Text passage ->

- - -

Liverpool’s Signings Redefine ‘Value’

by Sam Wheatley

Tuesday, February 1st, 2011
 

The stories that broke just before midday on January 31st 2011 turned out to be the ones concluded last as Liverpool and Chelsea spent big trying to revive their ailing fortunes. For Liverpool, the consternation at having lost proven goalscorer may be assuaged by the promise of Andy Carroll and Luis Suárez, two players with an opportunity to prove their potential on the big stage – and after the Hodgson saga and some stagnation under Benitez, Anfield could once again become the big stage.

I am not for a moment suggesting that Liverpool will now win every single game for the rest of the season and push for the title, but NESV seem to have shelved sabermetrics in favour of flexing their financial muscles which goes a long way in the modern English game, as Chelsea have proven and as Manchester City seem to get stronger. The purchases of Luis Suárez and Andy Carroll are an attempt to re-instill the big club mentality to Liverpool, and not a bad one either.

It would be easy to criticise the club for the amount paid for Carroll, but remember that just a day or two earlier Tottenham were trying to prise him away from St. James’ Park for £25 million to add him to a squad already boasting two established England international strikers and a Russian international. If the value of Carroll is then dependent on the current squad, considering the strikers Liverpool had at their disposal at the inevitable loss of Torres, then the additional ten million pounds may be a drop in the ocean against the affect he can have.

- - -

Data supplied ->
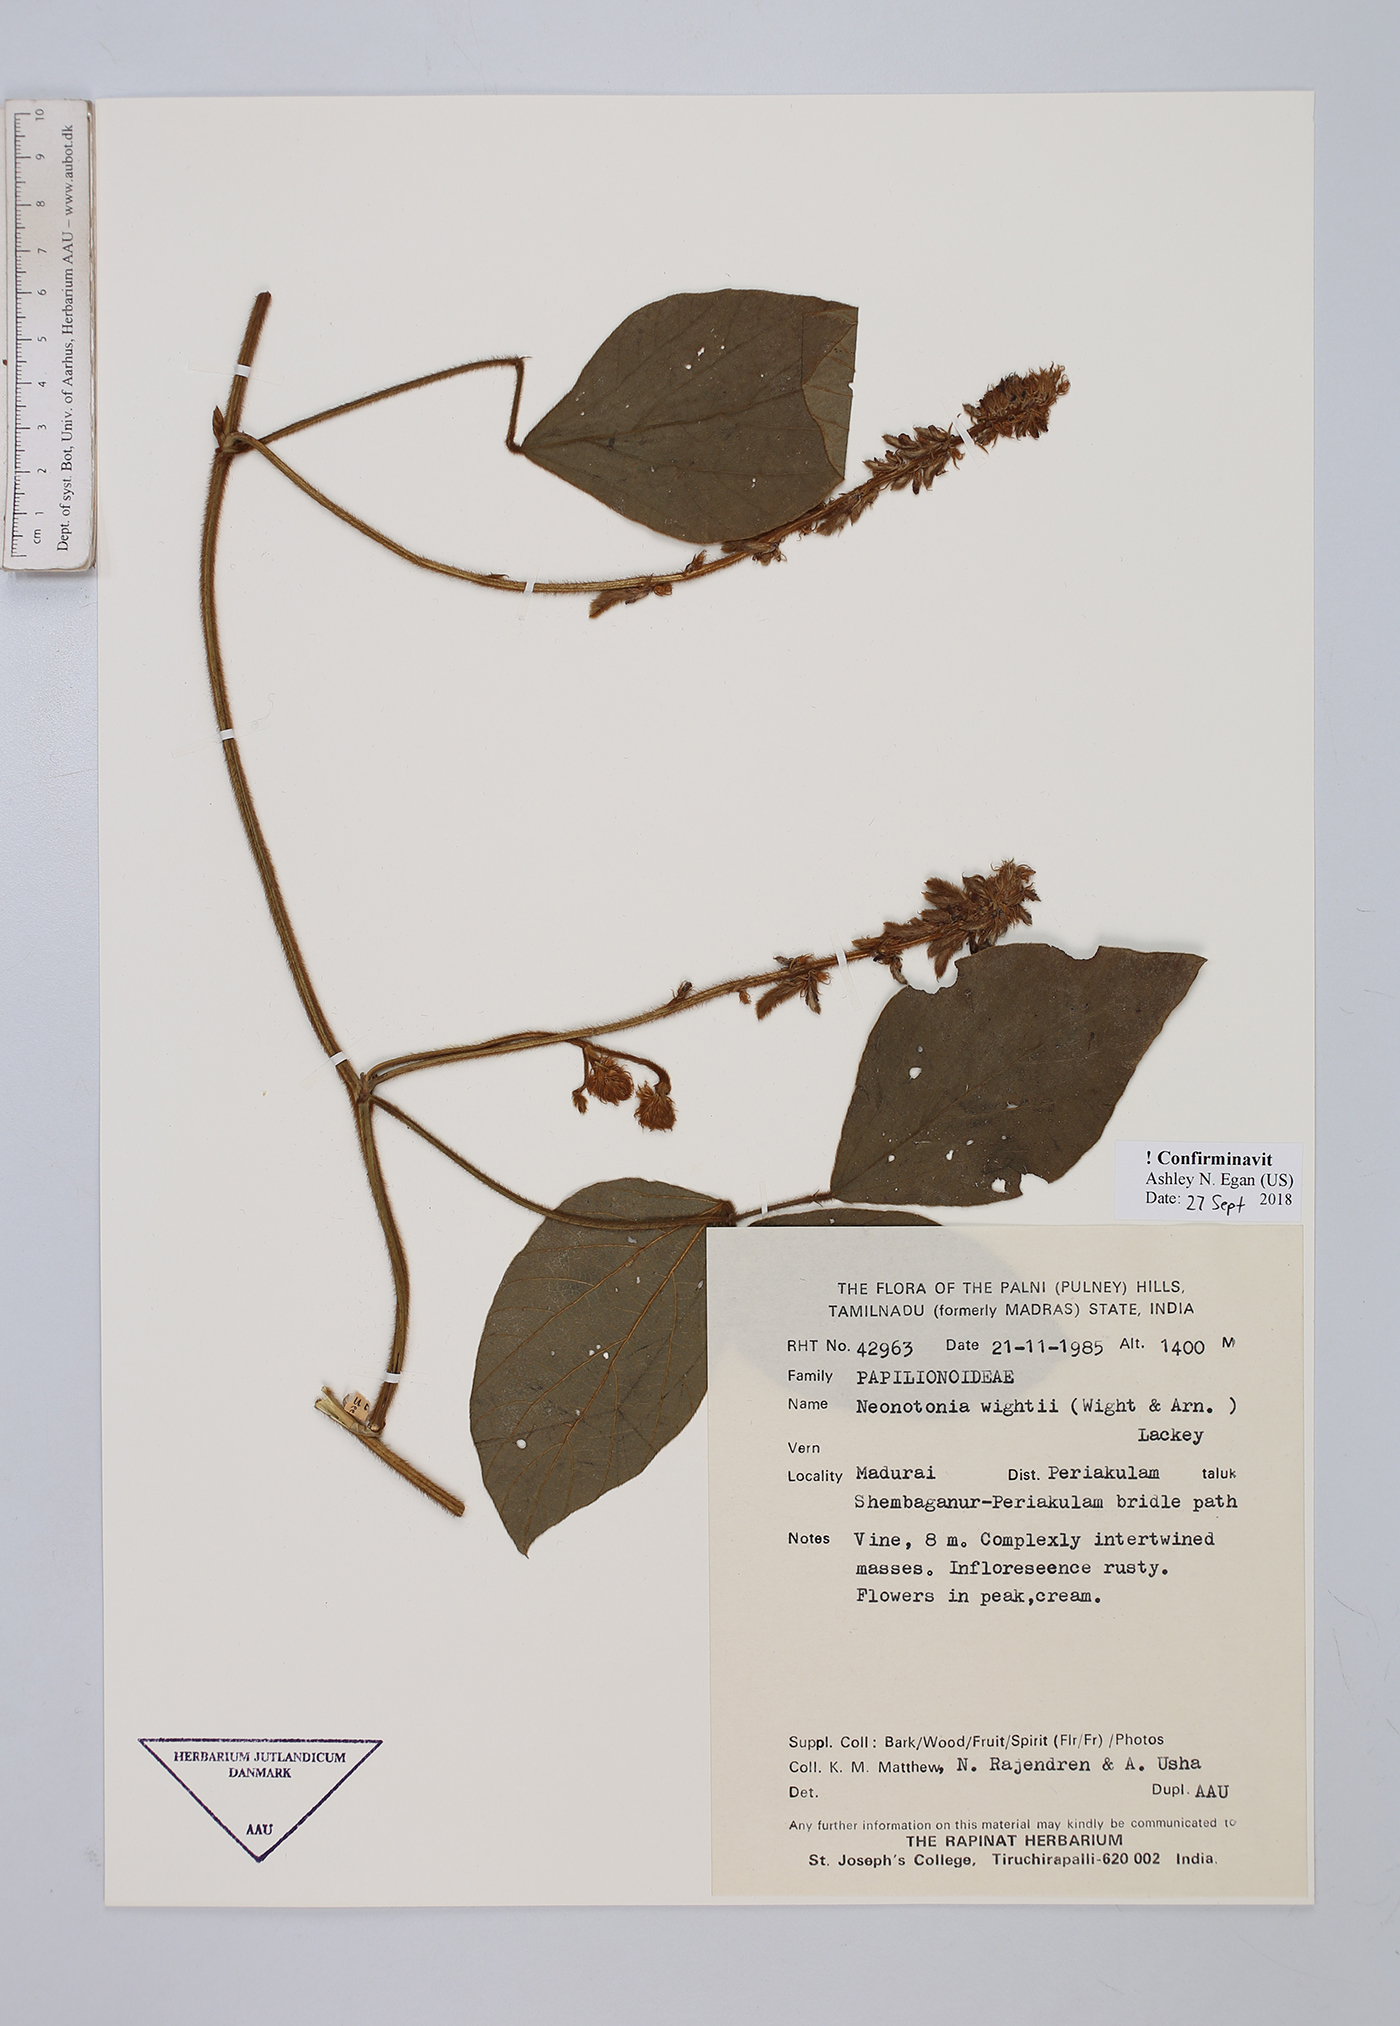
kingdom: Plantae
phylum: Tracheophyta
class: Magnoliopsida
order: Fabales
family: Fabaceae
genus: Neonotonia
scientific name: Neonotonia wightii
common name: Perennial soybean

- - -

Given exercise -> How would you render this sentence from the article on Liverpool's signings in Spanish: "The purchases of Luis Suárez and Andy Carroll are an attempt to re-instill the big club mentality to Liverpool, and not a bad one either."? The entries have nothing to do with what comes next.

Task answer -> Los fichajes de Luis Suárez y Andy Carroll son un intento de devolverle al Liverpool la mentalidad de gran club, y no uno malo, por cierto.